J’ai trouvé ces résultats intéressants et j’étais ravi de présenter nos travaux à la conférence Science and Religion : Exploring the Spectrum (Science et religion : explorer le spectre) à Manchester en 2017. J’ai été surpris par la multidisciplinarité du groupe – pas seulement par le fait que les historiens et les philosophes, les psychologues et les technologues étaient tous à la même conférence, mais ils étaient dans les mêmes sessions. J’ai été franchement quelque peu surpris de voir que je faisais partie d’un panel avec deux historiens, et je pense que je n’étais implicitement pas sûr de ce qui ressortirait des présentations de mes pairs.
Encore une fois, je m’étais trompé sur toute la ligne. Ce que j’ai appris des historiens, c’est que ce que nous avons trouvé chez les Occidentaux modernes était bien connu à travers l’histoire occidentale, à savoir que le récit du conflit que nous étudions comme une façon fondamentale de penser ces domaines était en fait une manière relativement récente de les voir, et qui avait émergé dans le passé dans des contextes similaires et de manière à informer notre psychologie si nous prenions la peine de nous plonger vraiment dans des questions multidisciplinaires dès le début, plutôt qu’à l’arrivée. Leur travail et les relations établies à travers le réseau ont ouvert un tout nouvel ensemble de questions passionnantes.

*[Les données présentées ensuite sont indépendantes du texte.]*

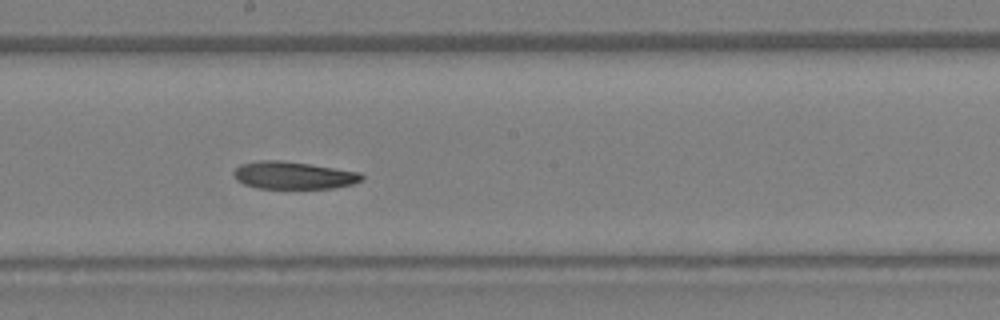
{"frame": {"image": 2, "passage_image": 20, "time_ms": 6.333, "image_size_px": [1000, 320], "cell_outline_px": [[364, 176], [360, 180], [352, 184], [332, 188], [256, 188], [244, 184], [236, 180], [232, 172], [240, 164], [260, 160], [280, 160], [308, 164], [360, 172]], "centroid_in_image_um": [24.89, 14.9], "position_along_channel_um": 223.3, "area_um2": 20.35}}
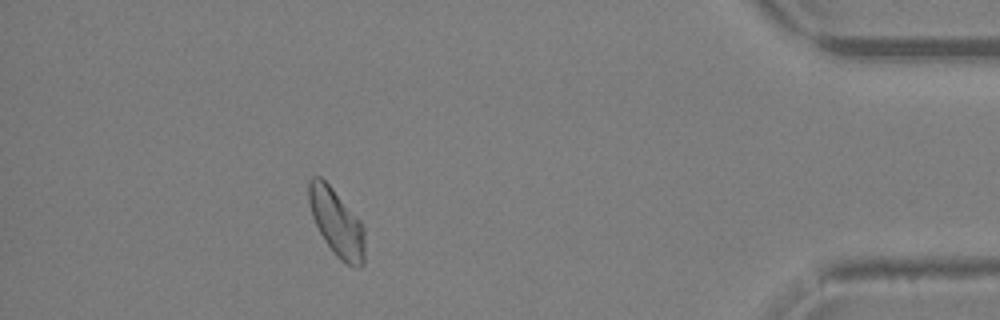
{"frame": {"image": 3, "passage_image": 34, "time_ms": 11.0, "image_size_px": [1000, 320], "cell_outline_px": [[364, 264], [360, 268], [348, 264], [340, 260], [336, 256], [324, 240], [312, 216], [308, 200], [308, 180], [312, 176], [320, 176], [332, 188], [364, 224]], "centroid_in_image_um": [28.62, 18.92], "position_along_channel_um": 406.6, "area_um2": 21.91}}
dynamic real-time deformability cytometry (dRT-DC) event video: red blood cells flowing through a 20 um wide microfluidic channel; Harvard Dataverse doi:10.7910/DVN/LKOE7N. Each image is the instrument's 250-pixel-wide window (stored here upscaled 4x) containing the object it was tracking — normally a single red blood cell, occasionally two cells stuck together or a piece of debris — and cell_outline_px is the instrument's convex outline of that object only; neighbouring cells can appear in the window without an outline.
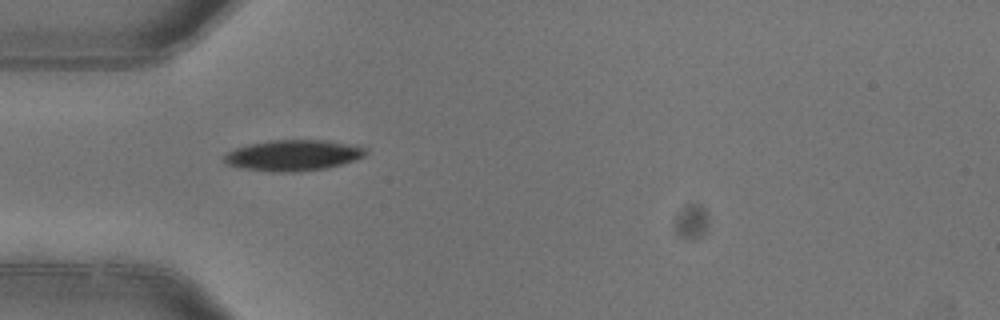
{"species": "common noctule bat (a hibernating species)", "species_latin": "Nyctalus noctula", "temperature_condition": "warm", "stored_images_in_passage": 5, "camera_frame_rate_fps": 3000, "um_per_image_px": 0.085, "animal": {"sex": "female"}, "frame": {"image": 1, "passage_image": 5, "time_ms": 1.333, "image_size_px": [1000, 320], "cell_outline_px": [[368, 152], [364, 156], [356, 160], [324, 168], [292, 172], [272, 172], [244, 168], [228, 164], [224, 160], [224, 156], [228, 152], [236, 148], [248, 144], [272, 140], [328, 140], [356, 144], [368, 148]], "centroid_in_image_um": [24.99, 13.18], "position_along_channel_um": 60.0, "area_um2": 25.49}}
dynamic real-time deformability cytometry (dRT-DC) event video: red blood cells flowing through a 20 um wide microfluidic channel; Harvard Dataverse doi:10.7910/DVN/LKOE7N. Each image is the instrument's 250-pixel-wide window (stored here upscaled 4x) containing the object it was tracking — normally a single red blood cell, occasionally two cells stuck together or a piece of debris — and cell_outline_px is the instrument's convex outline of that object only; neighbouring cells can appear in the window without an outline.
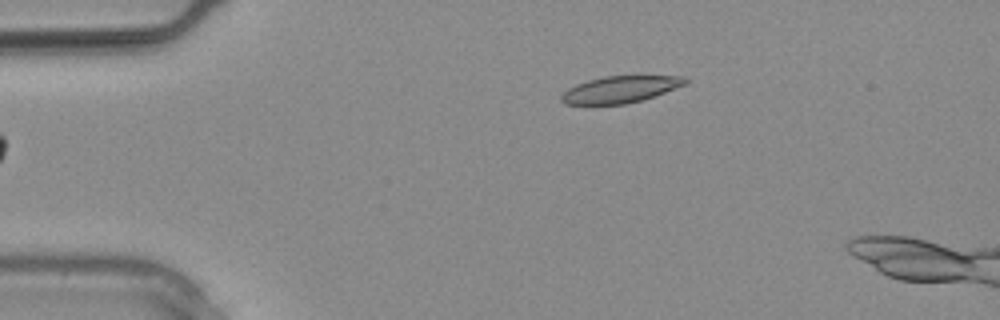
{"species": "common noctule bat (a hibernating species)", "species_latin": "Nyctalus noctula", "temperature_condition": "warm", "stored_images_in_passage": 4, "camera_frame_rate_fps": 3000, "um_per_image_px": 0.085, "animal": {"sex": "male", "body_mass_g": 20.4}, "frame": {"image": 1, "passage_image": 1, "time_ms": 0.0, "image_size_px": [1000, 320], "cell_outline_px": [[688, 84], [640, 100], [624, 104], [564, 104], [560, 100], [560, 96], [568, 88], [576, 84], [588, 80], [604, 76], [636, 72], [640, 72], [684, 76], [688, 80]], "centroid_in_image_um": [52.81, 7.52], "position_along_channel_um": 32.2, "area_um2": 20.35}}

Mon voyage dans l’étude de la science et de la croyance dans la société a été plein de surprises qui m’ont aidé à identifier et à commencer à déconstruire certains de mes préjugés et attentes. Ceci s’est d’ores et déjà avéré fructueux et frustrant de la meilleure façon, et je suis enthousiasmé par les activités futures du réseau, où nous pourrons continuer à développer des projets vraiment interdisciplinaires et multidisciplinaires qui permettront aux psychologues sociaux comme moi d’utiliser nos outils spécialisés pour répondre aux questions de base et appliquées concernant le croisement de la science et de la croyance.
Jordan P. LaBouff est professeur agrégé de psychologie et de spécialisation à l’Université du Maine. Ses recherches portent sur la façon dont les croyances, et la façon dont les gens détiennent ces croyances, interagissent avec les vertus personnelles et les situations sociales pour influencer les attitudes. Pour en savoir plus, consultez son Profil de recherche.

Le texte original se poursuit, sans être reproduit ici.